The weathervane and mast were recovered from our old cupola that was destroyed in a storm about a year ago. The weathervane components survived with minimal damage, luckily.
The house louvers are simply house trim with a triangular cross section glued and screwed with countersunk screws to cleats along the house frames. Easy and fast “faux” louvers. These are well sealed with epoxy, particularly the end grain, to help survive the weather.
Indeed, all parts are sealed with three coats of epoxy, two primer coats, and two finish coats. The cupola took longer to seal and finish than to build. Building took a while, though.
The roof panels are ¾ ply that are assembled using stitch and glue techniques, including generous, inside glue fillets on the inside seams and fiberglass and epoxy on the outside seams. The mating surfaces of the triangle panels also are glued and screwed with countersunk screws. Quarter inch ply is more typical. But, the thicker ply is stronger, makes it easier to attache the weathervane hardware, and uses a very simple rafter simple. Even with the thicker plywood, the roof assembly is no heavier than the old roof assembly with its more complicated rafter system and heavier roofing.
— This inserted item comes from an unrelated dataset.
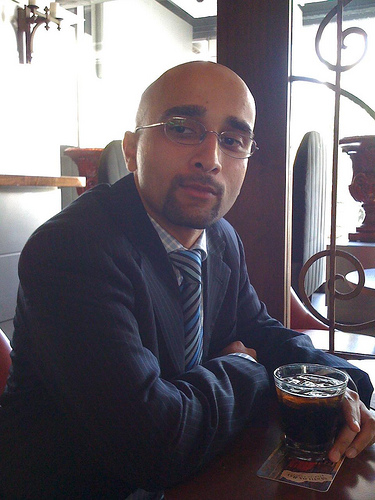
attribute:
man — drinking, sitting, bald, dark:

The roof is sheathed monolithically with a composite made from two coating materials not normally used together. Individually, neither coating was acceptable in terms of both adhesion and durability. Together, they work great in panel tests, surviving hammer blows and hail tests (i.e., pelting with rocks). Four total coats were used to get an even texture. It remains to be seen how well this will hold up. The condition of this sheathing next spring after a cold winter should tell the story. If things look good then, the roof should last a long time. I used this approach instead of copper because copper sheet is just too expensive right now.
The small copper cap on the peak, unlike copper sheeti, is not too expensive and cost around $5 at Home Depot. The peak of the cap was sanded down to create the hole to fit over the mast. The copper sanded easily, to my surprise. Instead of sanding, I cut an earlier version, but this produced a jagged hole. The small gap remaining between mast and copper is caulked.
The weathervane mast is mounted to the inside of a roof panel using an articulating arm that is bolted tightly to lock the arm in the final position. A solid, large glue plug at the peak helps to secure the mast in position, like a mast step on a sailboat mast. The mast is thus stabilized by both the arm and the glue plug. I like this set up better than mounting to the outside of the roof, as is more common. It looks cleaner. Also, the lag screw holes, soaked with epoxy before driving the screws, are more protected from the weather.
This was a fun project with some challenges (both building and design) along the way.